■ **WHAT IS NEEDED**: Both the line with "pathologic stage: II" and the line with "Whole-slide histology image, H&E, low-resolution" in the records below must appear in the output, along with every line between them, exactly and with nothing added.

■ **DATA PROVIDED**:
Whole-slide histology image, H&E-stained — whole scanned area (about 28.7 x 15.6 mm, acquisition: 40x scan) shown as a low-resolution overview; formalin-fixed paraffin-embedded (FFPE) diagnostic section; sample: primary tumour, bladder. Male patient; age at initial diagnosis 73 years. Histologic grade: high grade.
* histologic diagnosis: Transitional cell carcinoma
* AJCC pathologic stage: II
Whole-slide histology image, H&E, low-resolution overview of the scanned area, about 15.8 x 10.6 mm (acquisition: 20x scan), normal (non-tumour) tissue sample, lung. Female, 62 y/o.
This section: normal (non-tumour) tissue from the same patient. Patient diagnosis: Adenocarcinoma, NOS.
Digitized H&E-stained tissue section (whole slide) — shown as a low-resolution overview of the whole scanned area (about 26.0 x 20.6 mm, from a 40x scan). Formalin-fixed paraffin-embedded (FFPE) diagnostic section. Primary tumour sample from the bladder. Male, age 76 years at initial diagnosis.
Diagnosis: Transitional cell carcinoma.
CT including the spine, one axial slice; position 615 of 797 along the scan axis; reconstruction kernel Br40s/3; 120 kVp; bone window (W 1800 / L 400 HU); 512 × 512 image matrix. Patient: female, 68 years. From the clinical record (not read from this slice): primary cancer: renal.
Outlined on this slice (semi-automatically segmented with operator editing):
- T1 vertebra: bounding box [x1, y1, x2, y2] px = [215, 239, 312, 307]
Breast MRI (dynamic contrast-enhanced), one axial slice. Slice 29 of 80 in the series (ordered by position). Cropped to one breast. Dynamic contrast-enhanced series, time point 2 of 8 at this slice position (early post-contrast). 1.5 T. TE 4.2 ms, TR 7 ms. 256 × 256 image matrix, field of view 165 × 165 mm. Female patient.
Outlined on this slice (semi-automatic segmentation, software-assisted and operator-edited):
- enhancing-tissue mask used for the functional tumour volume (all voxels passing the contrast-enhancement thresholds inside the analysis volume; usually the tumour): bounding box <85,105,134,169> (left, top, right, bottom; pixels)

■ **RESPONSE BOX**:
* AJCC pathologic stage: II
Whole-slide histology image, H&E, low-resolution overview of the scanned area, about 15.8 x 10.6 mm (acquisition: 20x scan), normal (non-tumour) tissue sample, lung. Female, 62 y/o.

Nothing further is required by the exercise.